>>>>

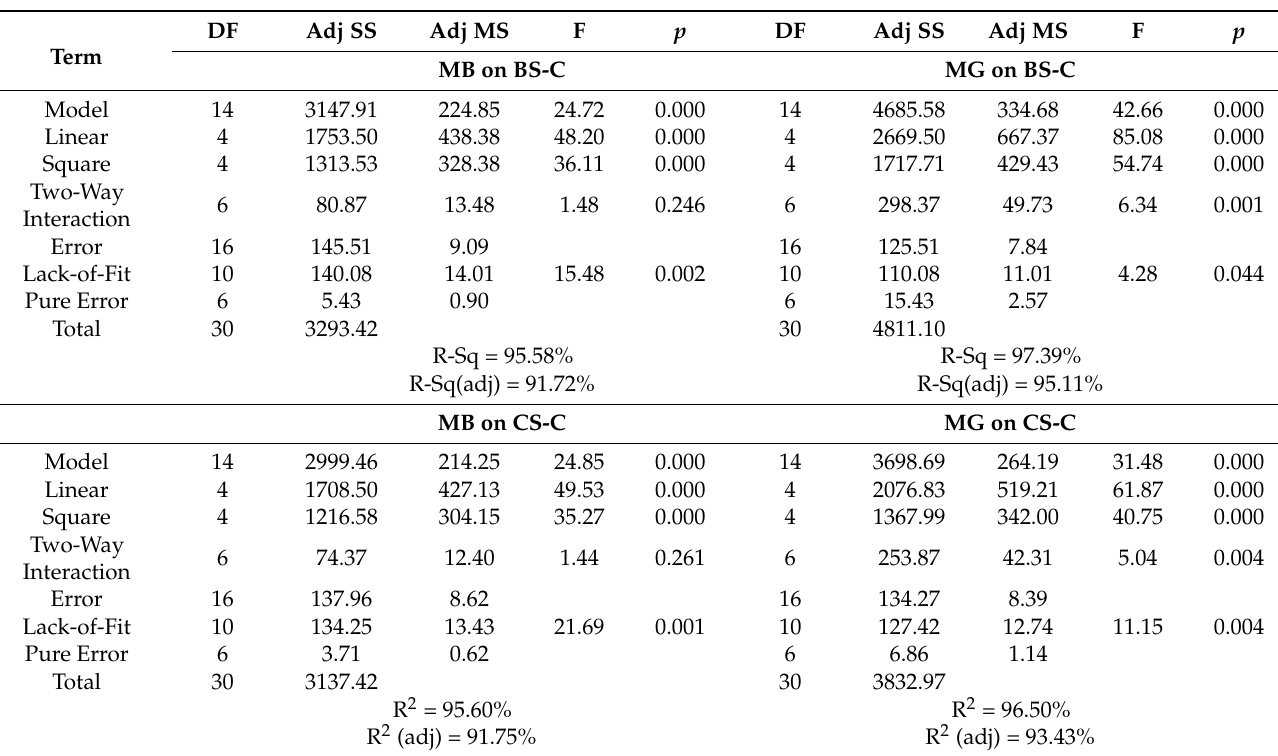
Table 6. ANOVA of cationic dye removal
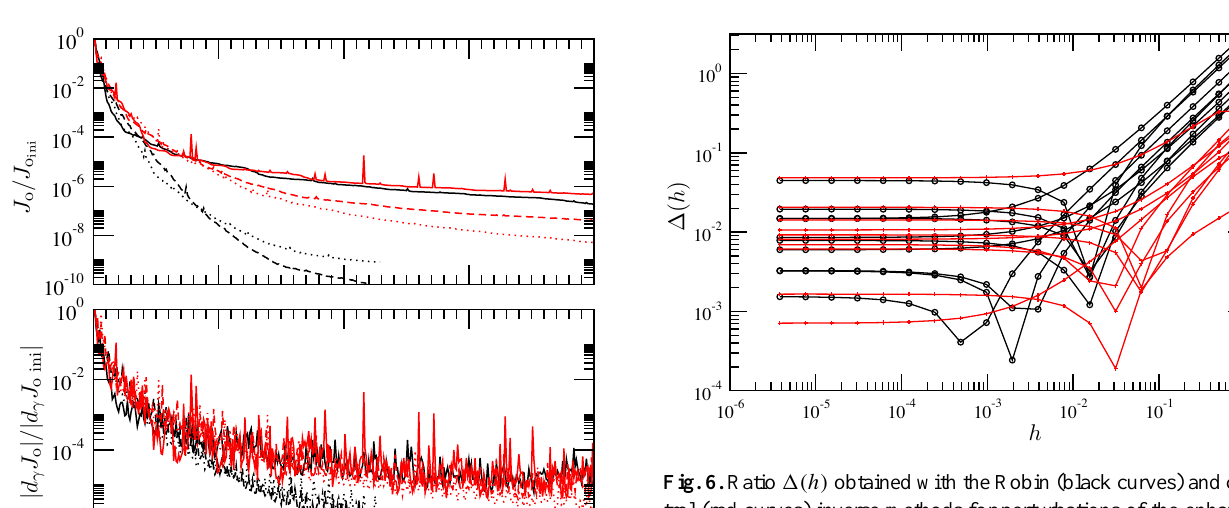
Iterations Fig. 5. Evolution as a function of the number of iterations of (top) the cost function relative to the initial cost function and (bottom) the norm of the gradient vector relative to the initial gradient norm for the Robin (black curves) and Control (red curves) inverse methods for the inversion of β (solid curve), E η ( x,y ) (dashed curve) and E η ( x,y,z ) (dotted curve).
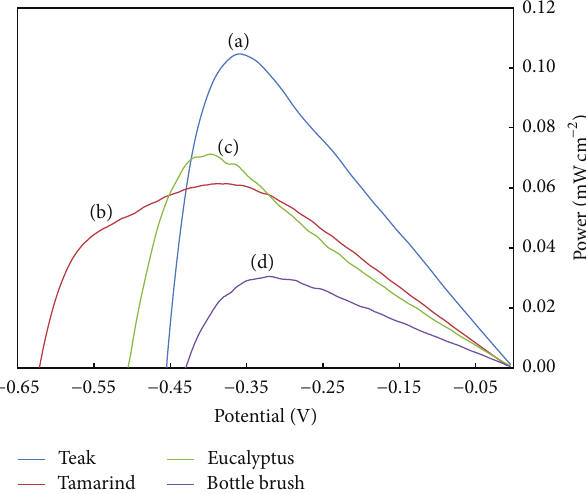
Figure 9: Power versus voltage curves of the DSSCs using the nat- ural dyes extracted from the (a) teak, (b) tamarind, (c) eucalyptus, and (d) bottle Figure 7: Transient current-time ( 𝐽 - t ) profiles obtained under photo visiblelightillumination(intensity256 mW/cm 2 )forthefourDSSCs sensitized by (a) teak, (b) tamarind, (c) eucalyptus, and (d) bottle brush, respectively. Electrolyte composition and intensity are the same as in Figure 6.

<<<<

[WHAT THE TASK ASKS]:
Repeat the data exactly, without the pictures.

[ANSWER TO THIS PROBLEM]:
Table 6. ANOVA of cationic dye removal
Iterations Fig. 5. Evolution as a function of the number of iterations of (top) the cost function relative to the initial cost function and (bottom) the norm of the gradient vector relative to the initial gradient norm for the Robin (black curves) and Control (red curves) inverse methods for the inversion of β (solid curve), E η ( x,y ) (dashed curve) and E η ( x,y,z ) (dotted curve).
Figure 9: Power versus voltage curves of the DSSCs using the nat- ural dyes extracted from the (a) teak, (b) tamarind, (c) eucalyptus, and (d) bottle Figure 7: Transient current-time ( 𝐽 - t ) profiles obtained under photo visiblelightillumination(intensity256 mW/cm 2 )forthefourDSSCs sensitized by (a) teak, (b) tamarind, (c) eucalyptus, and (d) bottle brush, respectively. Electrolyte composition and intensity are the same as in Figure 6.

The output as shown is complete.